◆ **To-do item**:
Would you return exactly the lines running from the one with "les: plata y textil" to the bottom of the listing below, and no others?
---------- Dataset content ----------
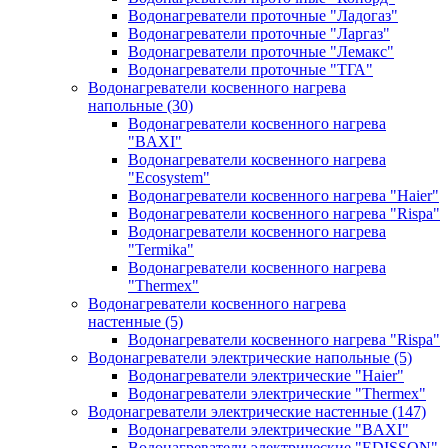
Водонагреватели проточные "Ладогаз"
Водонагреватели проточные "Ларгаз"
Водонагреватели проточные "Лемакс"
Водонагреватели проточные "ТГА"
Водонагреватели косвенного нагрева
напольные
(30)
Водонагреватели косвенного нагрева
"BAXI"
Водонагреватели косвенного нагрева
"Ecosystem"
Водонагреватели косвенного нагрева "Haier"
Водонагреватели косвенного нагрева "Rispa"
Водонагреватели косвенного нагрева
"Termika"
Водонагреватели косвенного нагрева
"Thermex"
Водонагреватели косвенного нагрева
настенные
(5)
Водонагреватели косвенного нагрева "Rispa"
Водонагреватели электрические напольные
(5)
Водонагреватели электрические "Haier"
Водонагреватели электрические "Thermex"
Водонагреватели электрические настенные
(147)
Водонагреватели электрические "BAXI"
Водонагреватели электрические "EDISSON"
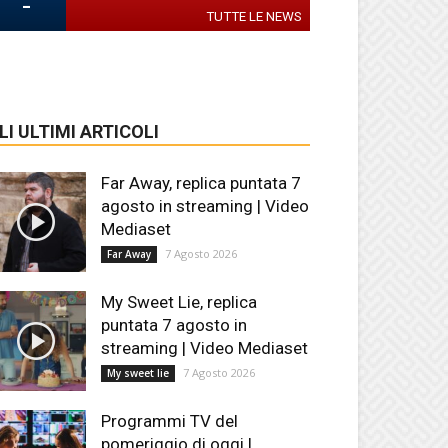
-
TUTTE LE NEWS
LI ULTIMI ARTICOLI
Far Away, replica puntata 7
agosto in streaming | Video
Mediaset
7 Agosto 2026
Far Away
My Sweet Lie, replica
puntata 7 agosto in
streaming | Video Mediaset
7 Agosto 2026
My sweet lie
Programmi TV del
pomeriggio di oggi |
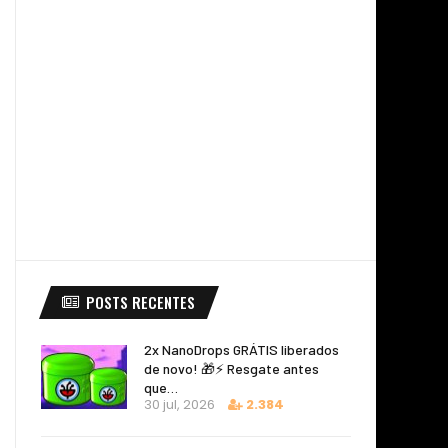
POSTS RECENTES
2x NanoDrops GRÁTIS liberados
de novo! 🎁⚡ Resgate antes
que…
30 jul, 2026
2.384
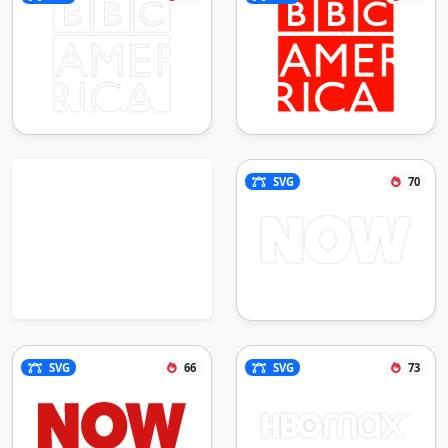
SVG
70
SVG
66
SVG
73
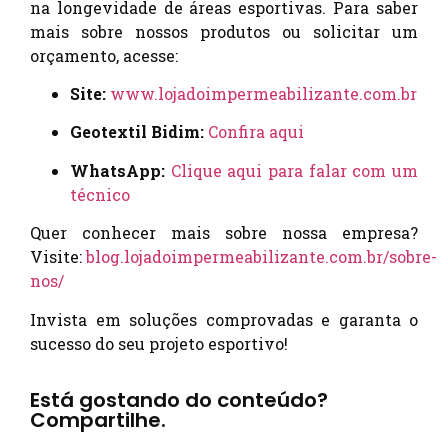
na longevidade de áreas esportivas. Para saber
mais sobre nossos produtos ou solicitar um
orçamento, acesse:
Site:
www.lojadoimpermeabilizante.com.br
Geotextil Bidim:
Confira aqui
WhatsApp:
Clique aqui para falar com um
técnico
Quer conhecer mais sobre nossa empresa?
Visite:
blog.lojadoimpermeabilizante.com.br/sobre-
nos/
Invista em soluções comprovadas e garanta o
sucesso do seu projeto esportivo!
Está gostando do conteúdo?
Compartilhe.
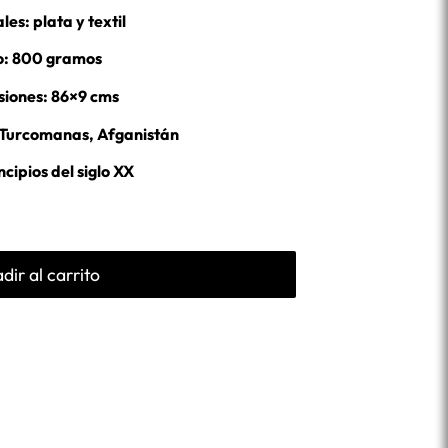
les: plata y textil
o: 800 gramos
iones: 86×9 cms
s Turcomanas, Afganistán
ncipios del siglo XX
dir al carrito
----------
◆ **Problem solution**:
les: plata y textil
o: 800 gramos
iones: 86×9 cms
s Turcomanas, Afganistán
ncipios del siglo XX
dir al carrito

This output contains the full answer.